Bazı anne babaların “Allah gökyüzünde oturur. Allah cennette oturur,” şeklinde cevaplar verdiğini duyuyoruz. Allah mekândan münezzeh olduğu için bu cevaplar İslâm itikadına aykırıdır.

Çocuğun sıklıkla sorduğu sorulardan biri de “Neden Allah’ı göremiyoruz?” sorusudur. Bu soruya cevap verirken çocukla şöyle bir diyalog geliştirebiliriz:

Çocuk: “Anne, neden Allah’ı göremiyoruz?”

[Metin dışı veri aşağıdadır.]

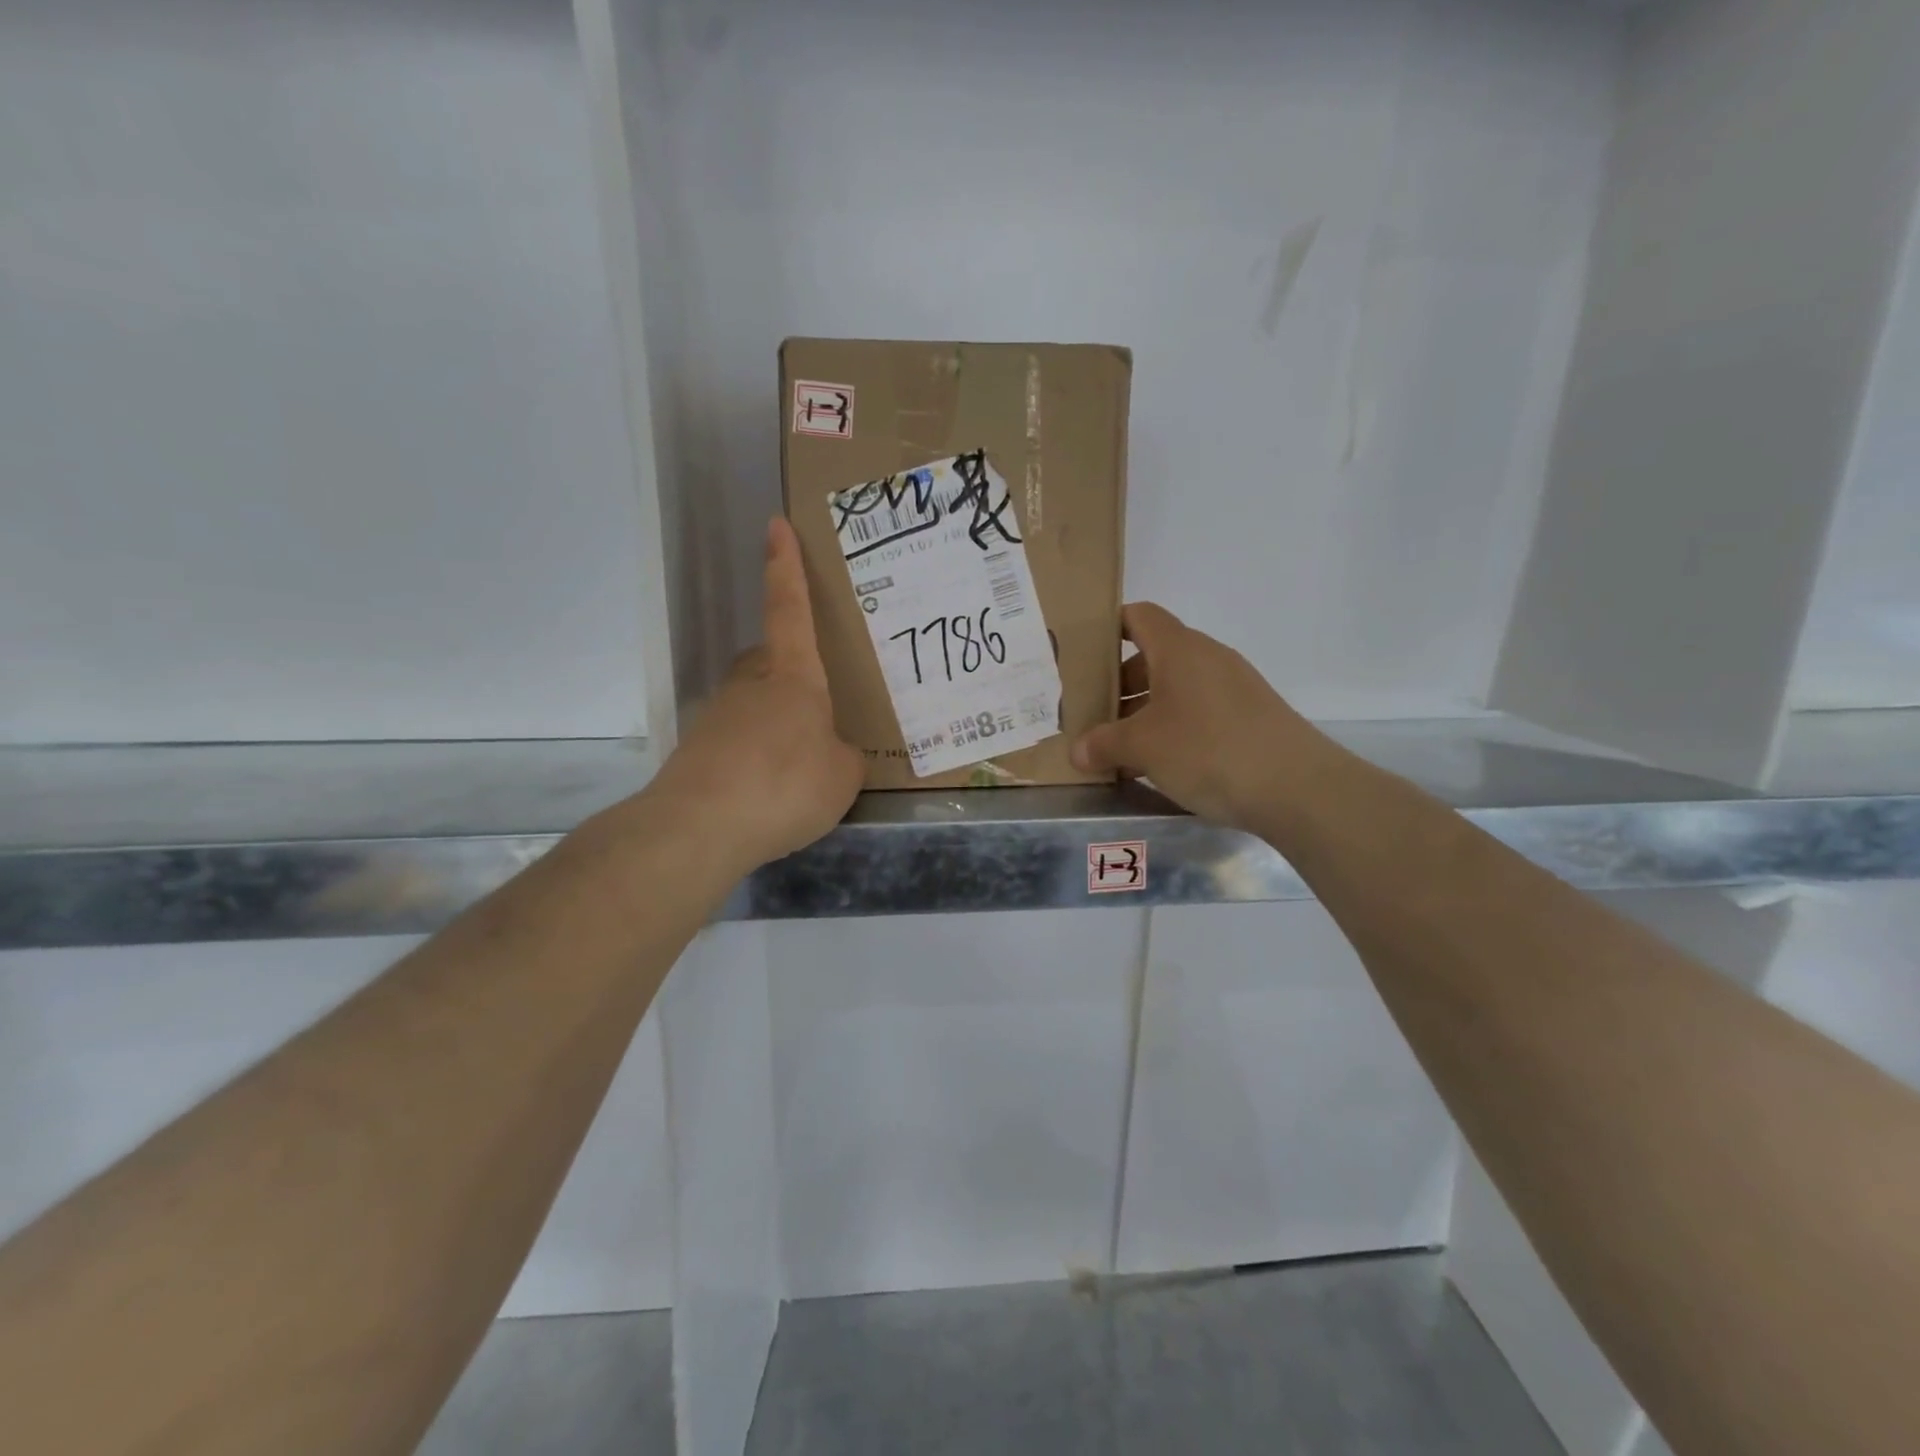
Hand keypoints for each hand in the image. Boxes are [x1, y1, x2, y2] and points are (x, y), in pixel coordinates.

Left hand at [648, 518, 864, 871]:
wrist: (700, 827)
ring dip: (775, 723)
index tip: (774, 525)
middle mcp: (751, 684)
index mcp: (792, 676)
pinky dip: (756, 757)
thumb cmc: (785, 784)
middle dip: (791, 673)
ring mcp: (719, 715)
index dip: (785, 567)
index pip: (789, 608)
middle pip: (771, 660)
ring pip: (754, 703)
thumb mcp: (842, 776)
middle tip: (818, 706)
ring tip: (801, 767)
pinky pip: (739, 742)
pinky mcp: (698, 750)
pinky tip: (770, 793)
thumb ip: (843, 756)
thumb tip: (832, 752)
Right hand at [1069, 602, 1321, 830]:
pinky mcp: (1249, 718)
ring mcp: (1233, 688)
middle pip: (1152, 657)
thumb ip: (1104, 744)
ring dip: (1143, 712)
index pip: (1138, 616)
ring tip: (1117, 747)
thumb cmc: (1208, 750)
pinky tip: (1157, 764)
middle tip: (1091, 714)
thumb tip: (1078, 750)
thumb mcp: (1143, 747)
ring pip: (1174, 688)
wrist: (1297, 788)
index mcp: (1179, 649)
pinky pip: (1198, 711)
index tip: (1081, 654)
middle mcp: (1207, 658)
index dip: (1108, 628)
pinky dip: (1172, 728)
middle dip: (1118, 684)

Anne: “Gözlerimiz her şeyi görebilir mi?”

Çocuk: “Bilmem.”

Anne: “Havada bulut varken Güneş’i görebilir miyiz?”

Çocuk: “Hayır.”

Anne: “Ama havada bulut varken de biz Güneş’in orada olduğunu biliyoruz, değil mi?”

Çocuk: “Evet.”

Anne: “İçinde oturduğumuz bu ev kendi kendine olur mu?”

Çocuk: “Olmaz.”

Anne: “Yani evimizi yapanları görmesek de onu binlerinin yaptığını biliyoruz.”

Çocuk: “Evet.”

Anne: “Bir ev kendi kendine olmayınca, bu dünya, üzerindeki canlılar, güneş, ay ve yıldızlar kendi kendine olur mu?”

Çocuk: “Olmaz.”

Anne: “Onları kim yarattı, yani kim yaptı?”

Çocuk: “Allah.”

Anne: “Aferin, sen akıllı bir çocuksun. Demek Allah’ı görmesek de yaptığı şeylere bakarak varlığına inanırız.”

Bazen çocuklar çok basit bir açıklama ile yetinirler. Bir anne “Neden Allah’ı göremiyoruz?” diye soran dört yaşındaki oğluna şu cevabı verdi: “Bizim gözlerimiz çok küçüktür. Allah da çok büyük olduğu için göremeyiz.” Çocuk gülerek: “Evet, doğru ya... dedi, bunu nasıl düşünemedim.”

Çocuklarımıza Önce Cenneti Olan Allah’ı Anlatmalıyız

Bir anne çocuğuna “Allah çocukları çok sever” dediğinde çocuk sordu: “Yaramazlık yaptığım zaman da Allah beni sever mi?” Anne: “Evet, dedi, yaramazlık yapsan da Allah seni sever.” Çocuk bu cevaba çok sevindi: “Ben de seni seviyorum Allah’ım!” dedi.

Aynı saatlerde başka bir çocuk annesine bağırıyor, saygısızca cevaplar veriyordu. “Annene saygısızlık yaptığın ve bağırdığın için Allah seni cehenneminde yakacak!” dedi kadın. “Seni de sevmiyorum, Allah’ı da sevmiyorum!” dedi çocuk.

Annesinin cehennemle korkuttuğu bir çocuğa arkadaşı sordu: “Allah’ı mı Peygamberi mi daha çok seviyorsun?” Çocuk: “Peygamberi” dedi. Arkadaşı nedenini sorduğunda “Çünkü Peygamberin cehennemi yok” dedi.

Konu cennet ve cehennemden açılmışken okuduğum bir röportaj aklıma geldi. Soru sorulan yazar, namazdan ve camiden uzak kalışının temelinde ilkokulda din dersi öğretmeninin anlattığı cehennem tasvirinin yer aldığını, bu korkunç tasvirin onu dinden ve Allah’tan uzaklaştırdığını söylüyor. Çocukları cehennemle korkutan o öğretmen Peygamberimizin şu hadisini bilmiyor muydu acaba: “Bulûğa erinceye kadar çocuktan kalem kaldırılmıştır, ona günah yazılmaz.”

Çocuğa günah yazılmadığı halde çocukları cehennemle korkutan anne babalar, aile büyükleri ve din dersi öğretmenleri Allah’a haksızlık yapıp vebal altına giriyorlar. Çocuklarımıza önce cenneti olan Allah’ı anlatmalıyız. Çocuk Allah’a korku ile değil; sevgi ile bağlanmalıdır. Ruh sağlığı için doğru olan budur.